** Opening Data to process block **

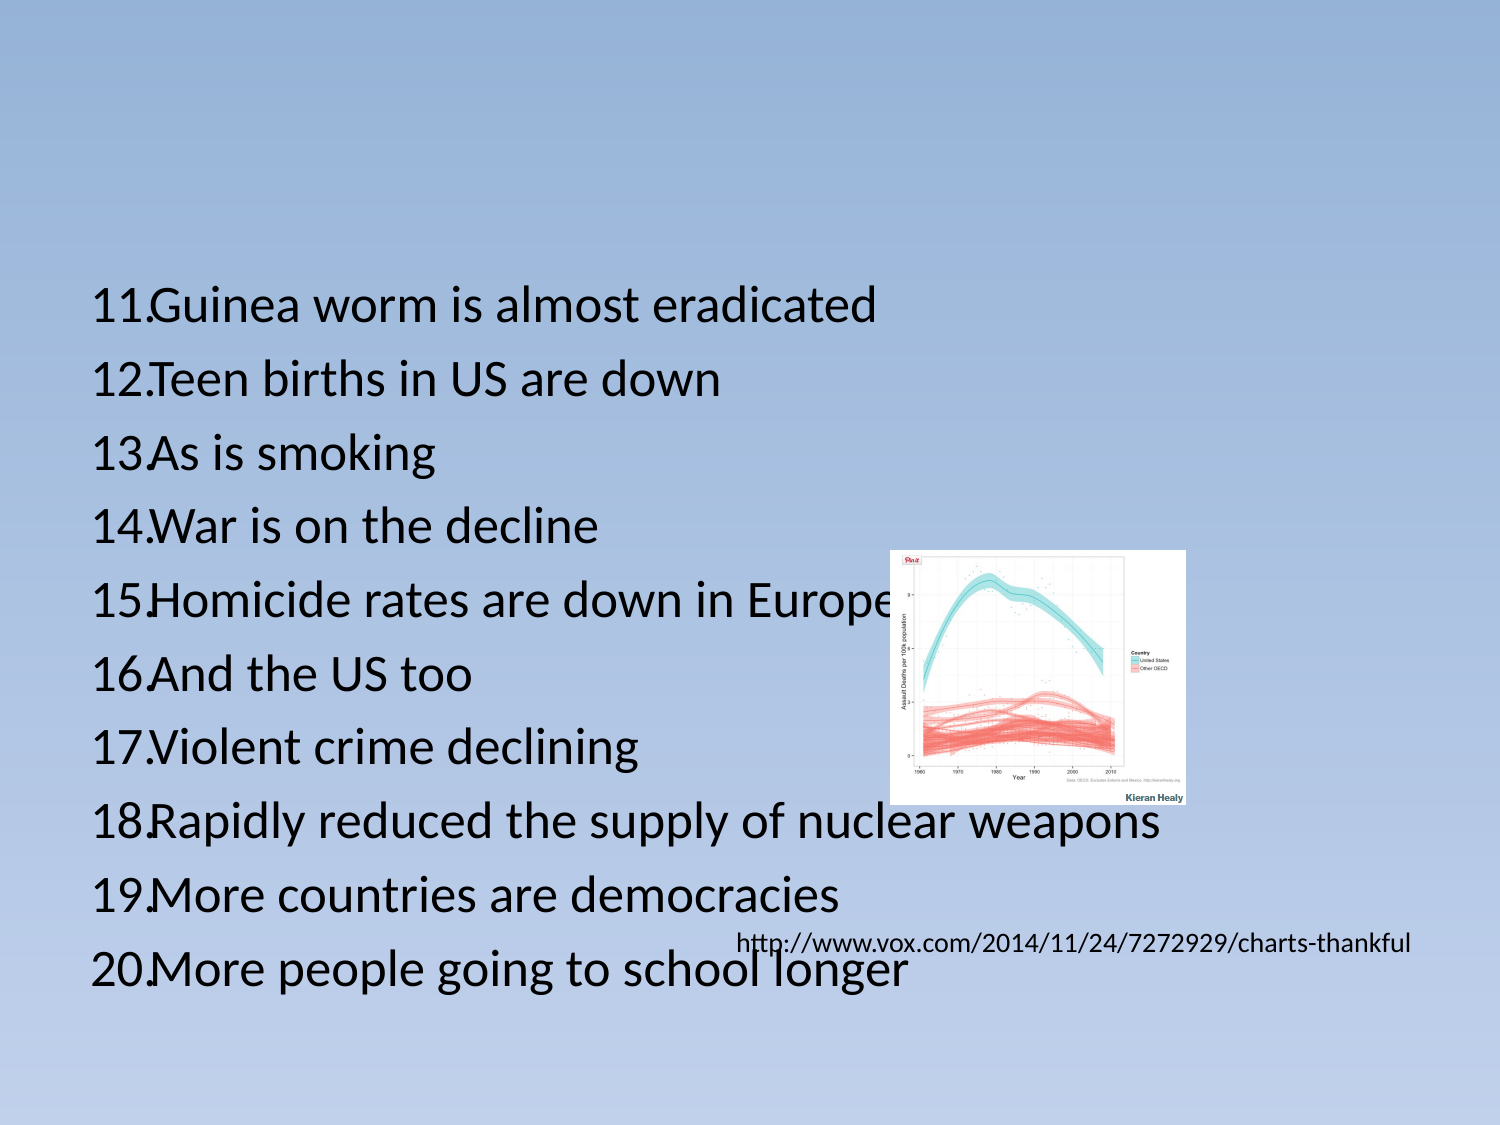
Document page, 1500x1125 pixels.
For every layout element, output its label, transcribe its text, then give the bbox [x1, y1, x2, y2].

text_box http://www.vox.com/2014/11/24/7272929/charts-thankful [721, 917, 1428, 966]
list Guinea worm is almost eradicated Teen births in US are down As is smoking War is on the decline Homicide rates are down in Europe And the US too Violent crime declining Rapidly reduced the supply of nuclear weapons More countries are democracies More people going to school longer [75, 262, 1425, 1005]
picture [889, 550, 1186, 805]
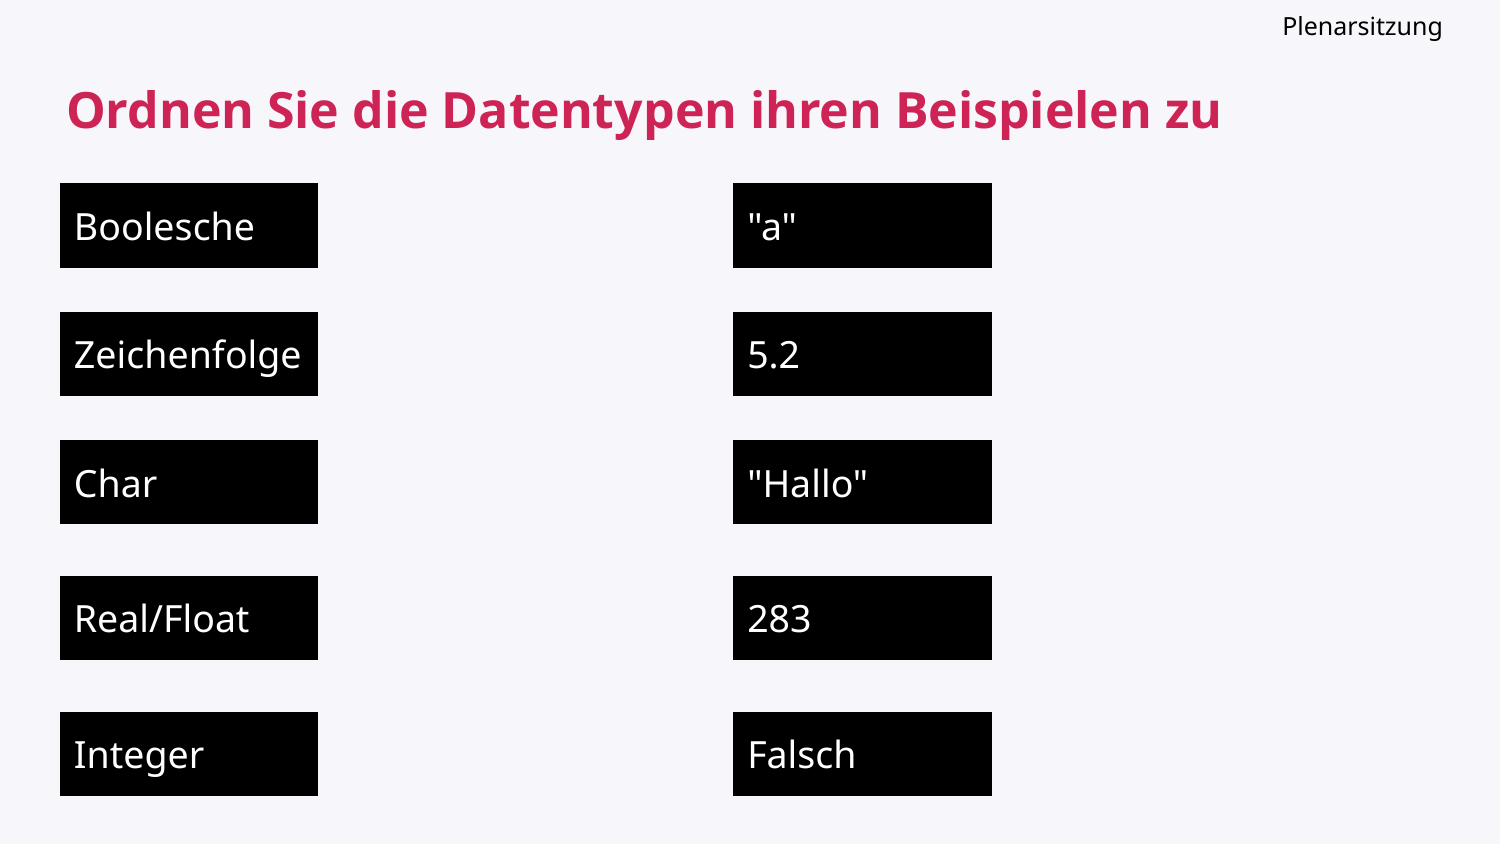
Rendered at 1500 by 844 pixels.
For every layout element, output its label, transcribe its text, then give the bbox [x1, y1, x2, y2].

text_box 283 [732, 575, 993, 661]
text_box Real/Float [59, 575, 320, 661]
title Ordnen Sie die Datentypen ihren Beispielen zu [51, 51, 1449, 167]
text_box Char [59, 439, 320, 525]
text_box Falsch [732, 711, 993, 797]
text_box Boolesche [59, 182, 320, 269]
text_box "Hallo" [732, 439, 993, 525]
subtitle Plenarsitzung [1122, 0, 1444, 52]
text_box Zeichenfolge [59, 310, 320, 397]
text_box 5.2 [732, 310, 993, 397]
text_box Integer [59, 711, 320, 797]
text_box "a" [732, 182, 993, 269]
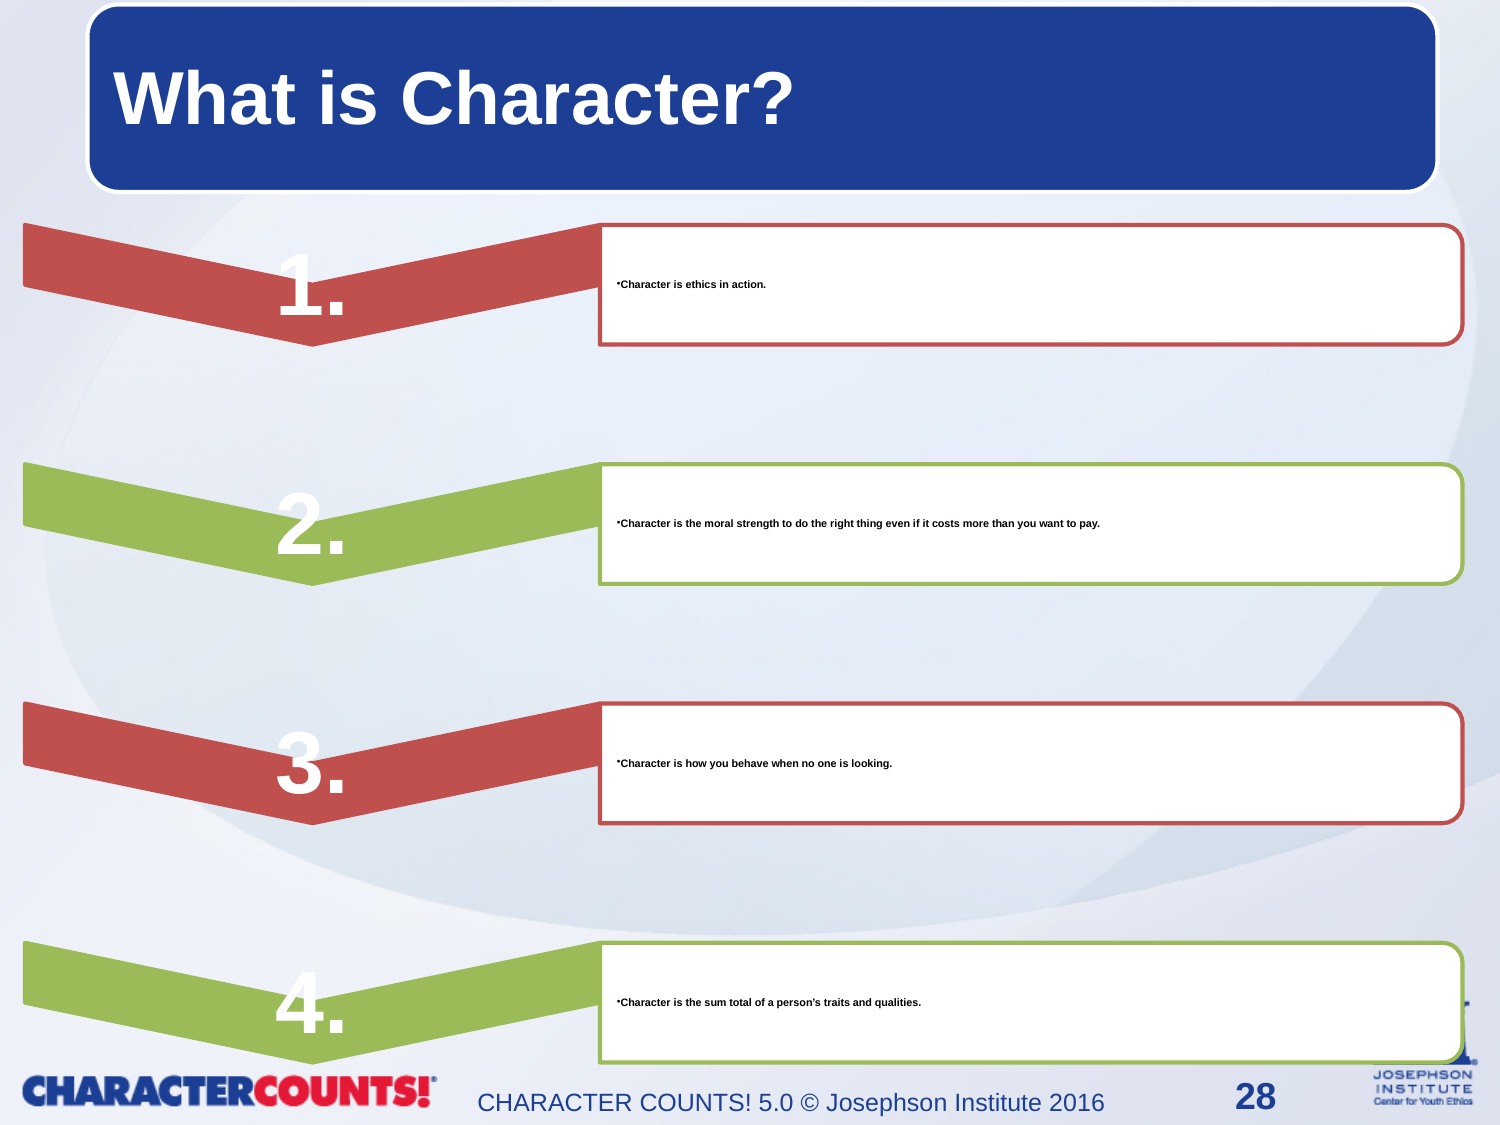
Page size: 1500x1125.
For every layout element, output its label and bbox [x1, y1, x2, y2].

list [24, 224, 1463, 1063]
picture [0, 0, 1500, 1125]
text_box [87, 4, 1438, 193]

** Closing Data to process block **

Directive: Copy every entry exactly; drop the pictures.

Written response:
Document page, 1500x1125 pixels.
For every layout element, output its label, transcribe its text, then give the bbox [x1, y1, x2, y2].

text_box http://www.vox.com/2014/11/24/7272929/charts-thankful [721, 917, 1428, 966]
list Guinea worm is almost eradicated Teen births in US are down As is smoking War is on the decline Homicide rates are down in Europe And the US too Violent crime declining Rapidly reduced the supply of nuclear weapons More countries are democracies More people going to school longer [75, 262, 1425, 1005]
picture [889, 550, 1186, 805]
Rendered at 1500 by 844 pixels.
For every layout element, output its label, transcribe its text, then give the bbox [x1, y1, x2, y2].

text_box 283 [732, 575, 993, 661]
text_box Real/Float [59, 575, 320, 661]
title Ordnen Sie die Datentypen ihren Beispielen zu [51, 51, 1449, 167]
text_box Char [59, 439, 320, 525]
text_box Falsch [732, 711, 993, 797]
text_box Boolesche [59, 182, 320, 269]
text_box "Hallo" [732, 439, 993, 525]
subtitle Plenarsitzung [1122, 0, 1444, 52]
text_box Zeichenfolge [59, 310, 320, 397]
text_box 5.2 [732, 310, 993, 397]
text_box Integer [59, 711, 320, 797]
text_box "a" [732, 182, 993, 269]
Page size: 1500x1125.
For every layout element, output its label and bbox [x1, y1, x2, y2].

list [24, 224, 1463, 1063]
picture [0, 0, 1500, 1125]
text_box [87, 4, 1438, 193]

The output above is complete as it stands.